Apr 16, 2012  •  Post A Comment

ABC’s “Titanic” miniseries was an anchor for the Alphabet Network’s Sunday night lineup — and not in a good way — with the final installment airing at 9 p.m. to a last-place 0.9 average rating in viewers 18-49, TVbytheNumbers.com reports. That was hour four of the four-hour series, and if this is the first you’ve heard of it, you’re not alone.

James Hibberd writes of “Titanic” in EW.com: “The four-hour telecast from ‘Downton Abbey’ creator Julian Fellowes launched Saturday night to a rating that about tied rivals airing crime drama repeats. Titanic had 4.1 million viewers and a 0.8 rating on Saturday, and slightly more (4.2 million, 0.9) for its final hour on Sunday. Reviews were pretty soft, with some criticizing the show for over-stuffing with too many characters and soft-peddling the tragedy (somewhere, James Cameron is smirking, ‘See? Not as easy as it looks, is it?’).”

On Sunday night, “Titanic’s” final scramble for the lifeboats helped sink another show, ABC’s new drama “GCB,” which followed at 10 p.m. with a 1.5 in 18-49, a series low and a decline of 21% from last week.

For what it’s worth, CBS eked out a narrow win for prime time in the 18-49 demo, averaging a 1.8 rating to Fox’s 1.7, NBC’s 1.6 and ABC’s 1.3. The margin was greater in total viewers, where CBS finished prime time Sunday night with an average of 9.7 million to 6.5 million for NBC, 4.8 million for ABC and 3.8 million for Fox.

But CBS probably wasn’t feeling like celebrating the win, as the series premiere of “NYC 22” at 10 p.m. managed only a 1.5 average rating in 18-49 — tied with ABC’s poor showing for “GCB.” The CBS show did have a sizable margin over its ABC competitor in total viewers, 8.9 million to 4.5 million.

2 Comments

  1. They launched a miniseries on a Saturday night? When the networks have all but abandoned the night for the past 20 years?
    Frankly, I’m surprised they got THAT many viewers, considering I never saw an ad for the project anywhere. Clearly, they threw this program away…

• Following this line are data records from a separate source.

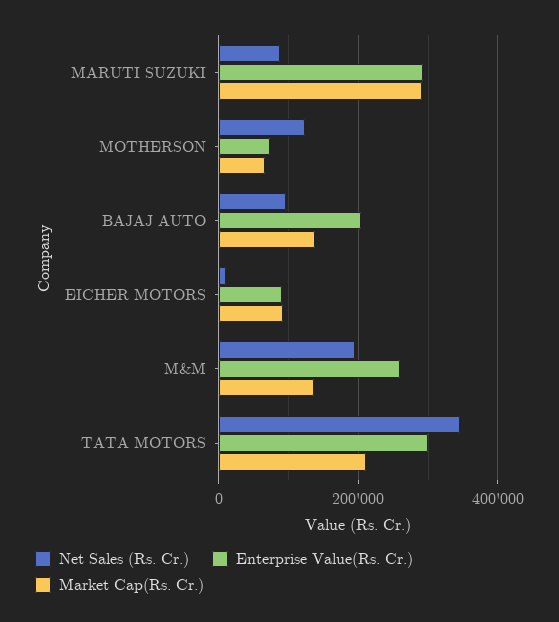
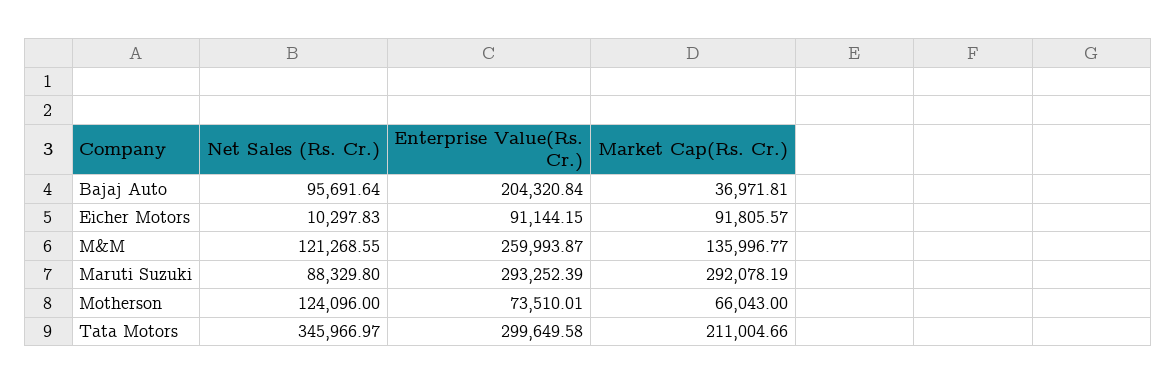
  {
    "Net Sales (Rs. Cr.)": {
      "MARUTI SUZUKI": 88329.8,
      "MOTHERSON": 124096,
      "BAJAJ AUTO": 95691.64,
      "EICHER MOTORS": 10297.83,
-     "M&M": 200000,
+     "M&M": 121268.55,
      "TATA MOTORS": 345966.97
    },
    "Enterprise Value(Rs. Cr.)": {
      "MARUTI SUZUKI": 293252.39,
      "MOTHERSON": 73510.01,
      "BAJAJ AUTO": 204320.84,
      "EICHER MOTORS": 91144.15,
      "M&M": 259993.87,
      "TATA MOTORS": 299649.58
    },
    "Market Cap(Rs. Cr.)": {
      "MARUTI SUZUKI": 292078.19,
      "MOTHERSON": 66043,
-     "BAJAJ AUTO": 140000,
+     "BAJAJ AUTO": 36971.81,
      "EICHER MOTORS": 91805.57,
      "M&M": 135996.77,
      "TATA MOTORS": 211004.66
    }
  }

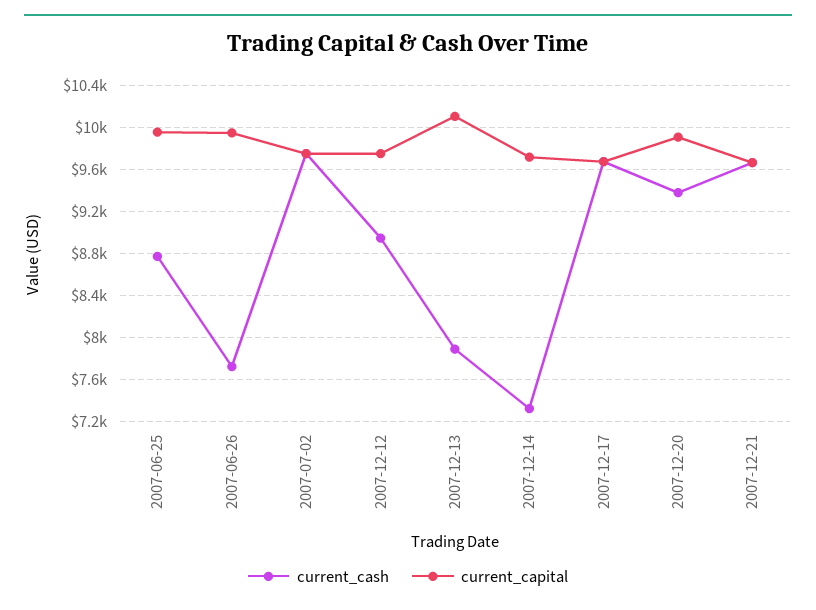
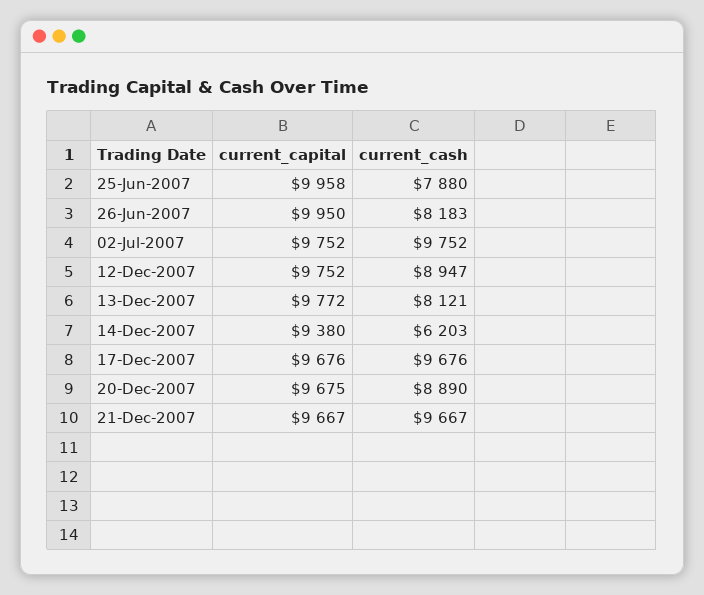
  {
    "current_cash": {
-     "2007-06-25": 8800,
+     "2007-06-25": 7880,
-     "2007-06-26": 7700,
+     "2007-06-26": 8183,
      "2007-07-02": 9752,
      "2007-12-12": 8947,
-     "2007-12-13": 7900,
+     "2007-12-13": 8121,
-     "2007-12-14": 7300,
+     "2007-12-14": 6203,
      "2007-12-17": 9676,
-     "2007-12-20": 9400,
+     "2007-12-20": 8890,
      "2007-12-21": 9667
    },
    "current_capital": {
      "2007-06-25": 9958,
      "2007-06-26": 9950,
      "2007-07-02": 9752,
      "2007-12-12": 9752,
-     "2007-12-13": 10100,
+     "2007-12-13": 9772,
-     "2007-12-14": 9700,
+     "2007-12-14": 9380,
      "2007-12-17": 9676,
-     "2007-12-20": 9900,
+     "2007-12-20": 9675,
      "2007-12-21": 9667
    }
  }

  2. And there was like zero publicity for the “event.” ABC must have decided that it wasn’t worth their time, so they exiled it to the Saturday graveyard. If they had cared for it at all, don’t you think that they would have aired it in two successive two-hour blocks?
    Actually, this is the sort of programming that should have made it to A&E or PBS.